En l'absence d'une telle exception dans la LDTR comme dans la LCI, ni le TAPI ni la chambre de céans n'avaient à examiner l'opportunité de la décision du département.

14. Commet un excès positif de son pouvoir d'appréciation l'autorité qui exerce son appréciation alors que la loi l'exclut, ou qui, au lieu de choisir entre les deux solutions possibles, en adopte une troisième. Il y a également excès du pouvoir d'appréciation dans le cas où l'excès de pouvoir est négatif, soit lorsque l'autorité considère qu'elle est liée, alors que la loi l'autorise à statuer selon son appréciation, ou qu'elle renonce d'emblée en tout ou partie à exercer son pouvoir d'appréciation. Il y a enfin abus du pouvoir d'appréciation lorsque l'autorité, tout en restant dans les limites du pouvoir d'appréciation qui est le sien, se fonde sur des considérations qui manquent de pertinence et sont étrangères au but visé par les dispositions légales applicables, ou viole des principes généraux du droit tels que l'interdiction de l'arbitraire et de l'inégalité de traitement, le principe de la bonne foi et le principe de la proportionnalité (ATF 137 V 71 consid. 5.1 et les arrêts cités).

Ainsi qu'il résulte des définitions qui précèdent, les notions d'excès et d'abus du pouvoir d'appréciation sont mutuellement exclusives.

15. En outre, selon la jurisprudence, une remise en état peut être ordonnée jusqu'à trente ans après l'exécution des travaux litigieux, sauf dans certains cas où l'administré est de bonne foi (ATF 132 II 21 consid. 6.3 ; 107 Ia 121 = JdT 1983 I 299 ; Arrêt du Tribunal fédéral 1C_478/2011 du 9 février 2012 consid. 2.4 ; ATA/152/2010 du 9 mars 2010 consid. 6c).

En l'espèce, la recourante ne peut se prévaloir de sa bonne foi ; elle n'a du reste pas contesté l'amende administrative qui lui a été infligée.
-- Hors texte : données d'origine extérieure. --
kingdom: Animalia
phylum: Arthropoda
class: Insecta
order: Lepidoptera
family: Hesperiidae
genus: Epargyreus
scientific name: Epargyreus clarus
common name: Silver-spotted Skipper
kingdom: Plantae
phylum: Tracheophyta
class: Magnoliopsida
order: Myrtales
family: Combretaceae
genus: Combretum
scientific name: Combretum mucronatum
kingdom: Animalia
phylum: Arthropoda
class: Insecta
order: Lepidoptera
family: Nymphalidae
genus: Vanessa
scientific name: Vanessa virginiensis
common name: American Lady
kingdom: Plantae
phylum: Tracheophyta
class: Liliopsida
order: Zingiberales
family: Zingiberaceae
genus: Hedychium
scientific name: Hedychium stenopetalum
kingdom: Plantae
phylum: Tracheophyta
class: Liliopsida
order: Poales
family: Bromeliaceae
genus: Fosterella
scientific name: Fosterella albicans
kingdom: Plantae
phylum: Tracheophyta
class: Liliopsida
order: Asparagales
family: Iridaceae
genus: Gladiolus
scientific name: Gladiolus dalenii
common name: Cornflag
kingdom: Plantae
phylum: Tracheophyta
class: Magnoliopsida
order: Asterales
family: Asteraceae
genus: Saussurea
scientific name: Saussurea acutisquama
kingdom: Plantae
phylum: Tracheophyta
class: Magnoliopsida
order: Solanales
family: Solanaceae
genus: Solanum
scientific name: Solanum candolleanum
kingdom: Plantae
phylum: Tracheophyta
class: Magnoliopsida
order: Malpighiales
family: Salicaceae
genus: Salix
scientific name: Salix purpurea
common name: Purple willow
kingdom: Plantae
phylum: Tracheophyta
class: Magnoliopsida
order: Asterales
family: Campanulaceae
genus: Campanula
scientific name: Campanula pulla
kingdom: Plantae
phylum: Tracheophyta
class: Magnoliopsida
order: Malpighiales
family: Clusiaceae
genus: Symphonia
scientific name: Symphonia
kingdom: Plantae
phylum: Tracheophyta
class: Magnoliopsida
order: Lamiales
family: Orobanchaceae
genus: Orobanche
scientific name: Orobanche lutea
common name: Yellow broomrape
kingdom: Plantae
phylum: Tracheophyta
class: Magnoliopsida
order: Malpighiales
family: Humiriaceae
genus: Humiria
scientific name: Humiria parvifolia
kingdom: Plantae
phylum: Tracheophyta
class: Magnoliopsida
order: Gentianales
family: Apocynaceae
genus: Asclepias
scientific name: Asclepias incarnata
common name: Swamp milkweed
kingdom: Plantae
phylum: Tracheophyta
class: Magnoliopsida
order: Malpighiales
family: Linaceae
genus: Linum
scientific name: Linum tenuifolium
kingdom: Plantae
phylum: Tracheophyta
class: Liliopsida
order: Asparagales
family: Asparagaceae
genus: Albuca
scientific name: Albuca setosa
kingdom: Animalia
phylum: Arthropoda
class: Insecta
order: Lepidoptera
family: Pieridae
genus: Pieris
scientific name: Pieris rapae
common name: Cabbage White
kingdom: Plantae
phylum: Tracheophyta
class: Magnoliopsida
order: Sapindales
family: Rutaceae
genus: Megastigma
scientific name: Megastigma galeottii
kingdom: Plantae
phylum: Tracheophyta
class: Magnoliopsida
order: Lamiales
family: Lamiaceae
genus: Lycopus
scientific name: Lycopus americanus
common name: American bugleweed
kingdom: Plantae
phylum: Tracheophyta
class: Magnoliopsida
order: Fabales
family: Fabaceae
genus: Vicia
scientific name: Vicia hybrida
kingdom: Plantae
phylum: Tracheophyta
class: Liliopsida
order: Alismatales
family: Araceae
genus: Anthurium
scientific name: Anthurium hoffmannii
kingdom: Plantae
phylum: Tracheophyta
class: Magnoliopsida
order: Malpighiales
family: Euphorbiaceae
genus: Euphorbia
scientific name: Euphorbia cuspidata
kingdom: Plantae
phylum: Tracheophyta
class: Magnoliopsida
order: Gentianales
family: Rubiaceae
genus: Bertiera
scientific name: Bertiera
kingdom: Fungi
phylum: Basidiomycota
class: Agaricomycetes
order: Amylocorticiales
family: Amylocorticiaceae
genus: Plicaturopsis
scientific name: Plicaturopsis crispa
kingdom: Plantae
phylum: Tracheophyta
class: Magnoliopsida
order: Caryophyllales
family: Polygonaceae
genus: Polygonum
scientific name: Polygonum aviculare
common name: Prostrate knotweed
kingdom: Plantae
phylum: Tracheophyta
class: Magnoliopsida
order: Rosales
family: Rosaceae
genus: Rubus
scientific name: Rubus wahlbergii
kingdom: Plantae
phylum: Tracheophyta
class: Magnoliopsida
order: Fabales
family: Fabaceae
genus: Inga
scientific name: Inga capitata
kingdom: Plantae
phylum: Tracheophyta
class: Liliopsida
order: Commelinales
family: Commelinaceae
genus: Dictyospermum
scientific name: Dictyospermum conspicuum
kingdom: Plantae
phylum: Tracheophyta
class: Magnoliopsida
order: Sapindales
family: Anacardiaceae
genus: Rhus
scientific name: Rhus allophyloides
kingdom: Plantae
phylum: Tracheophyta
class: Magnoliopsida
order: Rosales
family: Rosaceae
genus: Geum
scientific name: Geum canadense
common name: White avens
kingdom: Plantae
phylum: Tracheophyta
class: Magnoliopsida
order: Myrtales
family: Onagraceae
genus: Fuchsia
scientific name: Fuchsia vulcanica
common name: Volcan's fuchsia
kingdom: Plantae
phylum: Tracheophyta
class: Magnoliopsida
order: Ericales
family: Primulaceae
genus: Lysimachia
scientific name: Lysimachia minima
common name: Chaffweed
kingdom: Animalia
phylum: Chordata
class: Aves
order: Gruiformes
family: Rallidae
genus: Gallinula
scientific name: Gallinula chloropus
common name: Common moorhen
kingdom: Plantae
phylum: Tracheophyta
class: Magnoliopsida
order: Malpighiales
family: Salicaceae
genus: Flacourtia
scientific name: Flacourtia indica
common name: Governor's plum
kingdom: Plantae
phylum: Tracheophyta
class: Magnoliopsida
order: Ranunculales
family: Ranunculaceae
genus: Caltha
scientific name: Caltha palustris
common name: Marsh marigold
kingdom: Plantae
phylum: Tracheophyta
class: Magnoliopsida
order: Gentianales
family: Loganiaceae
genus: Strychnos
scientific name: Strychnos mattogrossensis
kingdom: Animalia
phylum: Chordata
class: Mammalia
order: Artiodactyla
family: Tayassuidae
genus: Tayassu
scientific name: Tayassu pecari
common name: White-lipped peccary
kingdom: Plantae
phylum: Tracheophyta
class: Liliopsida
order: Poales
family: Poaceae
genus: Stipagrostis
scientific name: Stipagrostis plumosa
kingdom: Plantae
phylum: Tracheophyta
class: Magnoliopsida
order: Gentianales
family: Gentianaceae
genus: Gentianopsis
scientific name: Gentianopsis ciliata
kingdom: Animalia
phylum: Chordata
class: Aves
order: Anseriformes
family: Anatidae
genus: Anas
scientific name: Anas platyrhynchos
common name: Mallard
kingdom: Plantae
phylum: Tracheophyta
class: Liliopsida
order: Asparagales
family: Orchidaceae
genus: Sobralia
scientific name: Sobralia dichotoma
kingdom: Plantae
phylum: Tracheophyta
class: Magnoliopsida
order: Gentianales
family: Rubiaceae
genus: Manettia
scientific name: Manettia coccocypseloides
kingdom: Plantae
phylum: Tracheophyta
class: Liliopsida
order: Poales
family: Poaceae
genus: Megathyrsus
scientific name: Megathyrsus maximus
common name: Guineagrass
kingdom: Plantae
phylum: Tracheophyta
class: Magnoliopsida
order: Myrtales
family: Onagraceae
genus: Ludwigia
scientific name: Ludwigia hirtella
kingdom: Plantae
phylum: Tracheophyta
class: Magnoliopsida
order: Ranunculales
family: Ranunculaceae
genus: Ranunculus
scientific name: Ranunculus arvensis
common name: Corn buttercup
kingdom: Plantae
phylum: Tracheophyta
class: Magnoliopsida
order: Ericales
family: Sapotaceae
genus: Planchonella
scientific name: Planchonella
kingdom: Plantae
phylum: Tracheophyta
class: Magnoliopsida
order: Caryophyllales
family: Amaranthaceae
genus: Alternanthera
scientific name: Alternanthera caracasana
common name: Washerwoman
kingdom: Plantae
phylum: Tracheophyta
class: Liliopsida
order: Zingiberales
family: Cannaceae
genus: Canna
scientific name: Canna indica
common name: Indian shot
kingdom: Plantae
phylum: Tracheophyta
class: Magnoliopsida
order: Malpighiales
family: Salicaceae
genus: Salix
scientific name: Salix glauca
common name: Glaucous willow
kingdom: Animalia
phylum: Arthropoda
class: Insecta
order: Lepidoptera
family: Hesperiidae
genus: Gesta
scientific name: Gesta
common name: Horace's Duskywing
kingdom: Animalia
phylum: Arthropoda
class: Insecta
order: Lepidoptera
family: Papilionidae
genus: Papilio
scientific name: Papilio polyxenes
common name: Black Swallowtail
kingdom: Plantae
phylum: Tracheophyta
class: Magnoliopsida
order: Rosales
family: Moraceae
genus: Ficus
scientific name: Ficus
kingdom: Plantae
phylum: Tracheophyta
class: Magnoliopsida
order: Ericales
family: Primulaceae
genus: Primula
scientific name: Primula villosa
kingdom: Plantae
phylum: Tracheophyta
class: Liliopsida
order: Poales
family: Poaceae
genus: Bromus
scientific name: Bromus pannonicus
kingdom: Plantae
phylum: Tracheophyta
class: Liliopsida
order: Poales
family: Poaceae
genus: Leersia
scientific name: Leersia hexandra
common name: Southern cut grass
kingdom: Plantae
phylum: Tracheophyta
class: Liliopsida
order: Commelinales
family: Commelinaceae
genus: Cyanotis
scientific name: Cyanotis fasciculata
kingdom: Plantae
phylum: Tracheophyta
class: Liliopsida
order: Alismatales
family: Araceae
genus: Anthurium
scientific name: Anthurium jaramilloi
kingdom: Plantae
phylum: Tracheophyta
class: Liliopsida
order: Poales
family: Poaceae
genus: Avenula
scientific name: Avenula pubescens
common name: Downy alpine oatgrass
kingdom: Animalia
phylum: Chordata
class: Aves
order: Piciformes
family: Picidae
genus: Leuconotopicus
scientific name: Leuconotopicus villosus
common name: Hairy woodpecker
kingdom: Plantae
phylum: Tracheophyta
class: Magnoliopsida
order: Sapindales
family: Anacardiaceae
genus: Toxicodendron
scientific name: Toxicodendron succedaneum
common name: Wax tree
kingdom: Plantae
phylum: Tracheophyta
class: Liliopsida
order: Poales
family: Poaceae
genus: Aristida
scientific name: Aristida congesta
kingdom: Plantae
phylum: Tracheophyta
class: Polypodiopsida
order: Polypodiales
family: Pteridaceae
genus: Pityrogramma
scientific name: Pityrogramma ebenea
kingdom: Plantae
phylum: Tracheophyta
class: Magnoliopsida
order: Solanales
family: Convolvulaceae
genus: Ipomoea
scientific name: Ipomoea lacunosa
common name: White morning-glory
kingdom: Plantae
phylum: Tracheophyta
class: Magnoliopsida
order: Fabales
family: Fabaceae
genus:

En imposant une remise en conformité six ans après l'exécution illicite des travaux, le département n'a commis ni excès ni abus de son pouvoir d'appréciation, si bien que ce grief sera écarté.

16. Mal fondé, le recours sera rejeté.

Un émolument de CHF 1'500.- sera mis à la charge de la recourante, qui succombe (art. 87 al. 1 LPA). Vu l'issue du litige, aucune indemnité de procédure ne lui sera allouée (art. 87 al. 2 LPA).

 

* * * * *

PAR CES MOTIFS
LA CHAMBRE ADMINISTRATIVE

à la forme :

déclare recevable le recours interjeté le 31 octobre 2011 par la Société immobilière X______ S.A. contre le jugement du Tribunal administratif de première instance du 27 septembre 2011 ;

au fond :

le rejette ;

met à la charge de la Société immobilière X______ S.A. un émolument de CHF 1'500.- ;

dit qu'il n'est pas alloué d'indemnité de procédure ;

dit que, conformément aux art. 82 ss de la loi fédérale sur le Tribunal fédéral du 17 juin 2005 (LTF - RS 173.110), le présent arrêt peut être porté dans les trente jours qui suivent sa notification par-devant le Tribunal fédéral, par la voie du recours en matière de droit public ; le mémoire de recours doit indiquer les conclusions, motifs et moyens de preuve et porter la signature du recourant ou de son mandataire ; il doit être adressé au Tribunal fédéral, 1000 Lausanne 14, par voie postale ou par voie électronique aux conditions de l’art. 42 LTF. Le présent arrêt et les pièces en possession du recourant, invoquées comme moyens de preuve, doivent être joints à l’envoi ;

communique le présent arrêt à Me Philippe Grumbach, avocat de la recourante, au département de l’urbanisme ainsi qu’au Tribunal administratif de première instance.

Siégeants : Mme Hurni, présidente, M. Thélin, Mme Junod, MM. Dumartheray et Verniory, juges.

Au nom de la chambre administrative :

la greffière-juriste :

 

 

J. Dentella Giauque

 

la présidente siégeant :

 

 

E. Hurni

 

 

Copie conforme de cet arrêt a été communiquée aux parties.